Kemal Bey "Büyükanıt" bahsini açtı, ya...

"Kemal Kılıçdaroğlu İllüzyonu'nuzu nasıl alırdınız: otuz beşinci maddeli mi olsun, yoksa Yaşar Büyükanıt'lı mı?"

 

* * *

Vatan gazetesi, "Kılıçdaroğlu CHP'yi değiştiriyor" sürmanşetiyle...

Okuyucuları "kemal-i afiyetle yesin" diye...

Gözbağcılığın kralını yaptı.

Sözde Gandi, 27 Mayıs'ı eleştirmiş; "28 Şubat'ta Erbakan direnmeliydi" demiş; 12 Eylül'e gerekçe olan otuz beşinci maddeyi değiştirmek için yasa teklifi bile vermiş; üstüne de "27 Nisan e-muhtırasından dolayı Yaşar Büyükanıt'ın yargılanması için" harekete geçmiş!

 

* * *

Kemal Bey'in teklifinin "Otuz beşinci maddeyi değiştirmek değil, pekiştirmeye yaradığı" yolundaki eleştirileri dahi geçtim...
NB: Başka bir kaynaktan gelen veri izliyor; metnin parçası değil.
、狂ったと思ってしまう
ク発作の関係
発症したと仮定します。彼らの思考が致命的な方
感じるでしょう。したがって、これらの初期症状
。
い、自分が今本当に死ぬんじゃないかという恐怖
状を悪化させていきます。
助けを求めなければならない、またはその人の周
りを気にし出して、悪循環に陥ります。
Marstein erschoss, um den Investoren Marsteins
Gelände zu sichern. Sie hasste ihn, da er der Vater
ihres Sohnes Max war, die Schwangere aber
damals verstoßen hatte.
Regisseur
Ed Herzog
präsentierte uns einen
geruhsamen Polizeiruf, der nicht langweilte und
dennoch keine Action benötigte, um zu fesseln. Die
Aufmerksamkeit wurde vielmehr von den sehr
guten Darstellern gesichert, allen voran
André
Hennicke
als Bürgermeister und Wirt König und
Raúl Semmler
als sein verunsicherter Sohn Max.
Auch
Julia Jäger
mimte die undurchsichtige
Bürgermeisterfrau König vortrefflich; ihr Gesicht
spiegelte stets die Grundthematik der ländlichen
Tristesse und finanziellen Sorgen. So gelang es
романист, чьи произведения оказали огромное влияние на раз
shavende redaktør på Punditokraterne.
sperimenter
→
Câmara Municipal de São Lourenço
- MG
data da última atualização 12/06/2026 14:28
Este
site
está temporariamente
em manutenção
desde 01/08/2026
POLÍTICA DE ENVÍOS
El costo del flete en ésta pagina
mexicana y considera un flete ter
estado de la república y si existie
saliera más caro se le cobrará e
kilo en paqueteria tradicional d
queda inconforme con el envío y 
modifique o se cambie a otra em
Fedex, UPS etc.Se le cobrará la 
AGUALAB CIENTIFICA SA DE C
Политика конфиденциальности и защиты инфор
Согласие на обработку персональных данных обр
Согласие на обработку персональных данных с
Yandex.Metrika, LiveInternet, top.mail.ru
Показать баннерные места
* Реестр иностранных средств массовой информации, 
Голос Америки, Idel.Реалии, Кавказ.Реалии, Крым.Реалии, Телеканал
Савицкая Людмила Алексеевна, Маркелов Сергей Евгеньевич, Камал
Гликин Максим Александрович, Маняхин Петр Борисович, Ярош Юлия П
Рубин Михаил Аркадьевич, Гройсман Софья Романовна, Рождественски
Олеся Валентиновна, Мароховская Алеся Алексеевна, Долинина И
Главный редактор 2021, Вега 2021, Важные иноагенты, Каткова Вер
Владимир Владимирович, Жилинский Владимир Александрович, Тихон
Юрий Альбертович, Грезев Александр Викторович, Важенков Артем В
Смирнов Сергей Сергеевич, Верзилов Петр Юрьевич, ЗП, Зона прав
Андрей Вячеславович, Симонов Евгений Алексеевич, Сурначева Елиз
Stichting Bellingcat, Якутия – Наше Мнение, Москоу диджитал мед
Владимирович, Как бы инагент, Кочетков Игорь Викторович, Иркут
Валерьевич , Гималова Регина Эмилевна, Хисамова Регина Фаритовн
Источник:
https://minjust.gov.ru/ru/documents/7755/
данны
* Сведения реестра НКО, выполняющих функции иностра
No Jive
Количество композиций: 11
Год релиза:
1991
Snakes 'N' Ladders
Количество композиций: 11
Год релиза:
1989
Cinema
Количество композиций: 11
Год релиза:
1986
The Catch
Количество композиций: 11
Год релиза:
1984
Kılıçdaroğlu, 12 Eylül Anayasası'nı Kaybeden Statüko'nun hesabına koruyabilmek için canhıraş bir "Hayır" kampanyası yürütüyor, yahu!

 

* * *

Kemal Bey'in, "CHP'nin 27 Nisan e-muhtırasına destek vererek hata yaptığını" söylemesi ilk elde kulağa hoş gelen bir replik olsa da; acaba ne kadar samimi, CHP lideri?

Sanırsınız ki, 27 Nisan sanal muhtırasına o günlerde karşı çıkmış; Kılıçdaroğlu!

(Ecevit, Adalet Partisi hükümetine 12 Mart 1971'de muhtıra verildiğinde "Muhtıra bana karşı verilmiştir" diye patlayan bir siyasetçiydi:

Türkçesi, Kurultay'da kasket takmakla falan 'İkinci Karaoğlan' olunmuyor.)

 

* * *

Şimdi, hepsini bir kenara koyalım...

CHP genel başkanı seçildiği Kurultay'da, darbeci Ergenekonculara coşkulu bir biçimde selam gönderen Kılıçdaroğlu'nun ta kendisiydi.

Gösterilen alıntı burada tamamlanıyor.